Now researchers at the University of Manchester’s from Paterson Institute for Cancer Research have discovered a new marker of tamoxifen-resistant breast cancer. Tamoxifen is a drug used as adjunctive treatment with chemotherapy or radiation therapy to block tumor growth. This drug can be used only for cancers estrogen positive, ie for breast cancers that require estrogen to grow. It should be noted that estrogen positive breast cancer accounts for more than half of breast cancers. Tamoxifen is actually an estrogen receptor antagonist and is used in both pre-menopausal and post-menopausal women.

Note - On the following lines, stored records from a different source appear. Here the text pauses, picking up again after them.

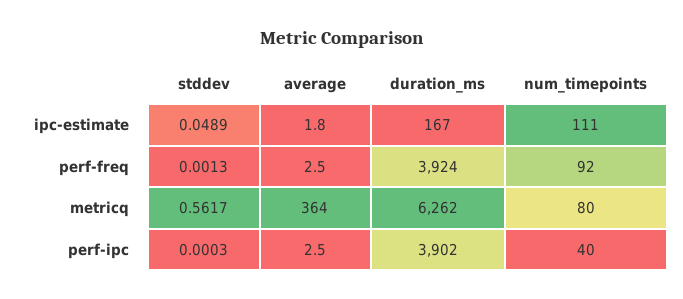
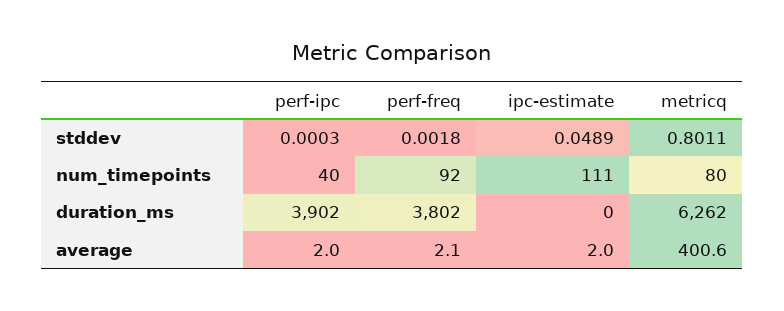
average, ipc-estimate: 1.8 -> 2
duration_ms, ipc-estimate: 167 -> 0
stddev, perf-freq: 0.0013 -> 0.0018
average, perf-freq: 2.5 -> 2.1
duration_ms, perf-freq: 3924 -> 3802
stddev, metricq: 0.5617 -> 0.8011
average, metricq: 364 -> 400.6
average, perf-ipc: 2.5 -> 2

In addition, tamoxifen is used for breast cancer prevention.Nevertheless, there are patients with breast cancer who do not respond to tamoxifen or develop resistance during treatment. Professor Göran Landberg lead study said that although tamoxifen has been shown to be effective in the treatment of breast cancer, yet a third of patients cease to respond to initial treatment. He added that if they knew from the beginning what patients do not respond to treatment, they could receive proper treatment. It is therefore important  the discovery of a marker to predict response to therapy.

Co-author Dr Susann Busch explained how they arrived at this discovery. They analyzed biopsies from 564 women with invasive breast cancer. Some of these received tamoxifen and some did not. It was found that fibroblasts, some cells from the connective tissue around the tumor, are responsible for resistance to tamoxifen. In fact it is a protein associated with fibroblasts, pERK, that causes tumors TO become resistant to tamoxifen.
The researchers made a comparison between the biopsies from 564 patients and seen that women with low levels of pERK  did not respond to tamoxifen. Testing patients for pERK is not only time-saving but also money-saving.
Now researchers want to do more research to see the role of fibroblasts in tumor growth. Understanding these mechanisms may provide the basis for new therapeutic targets.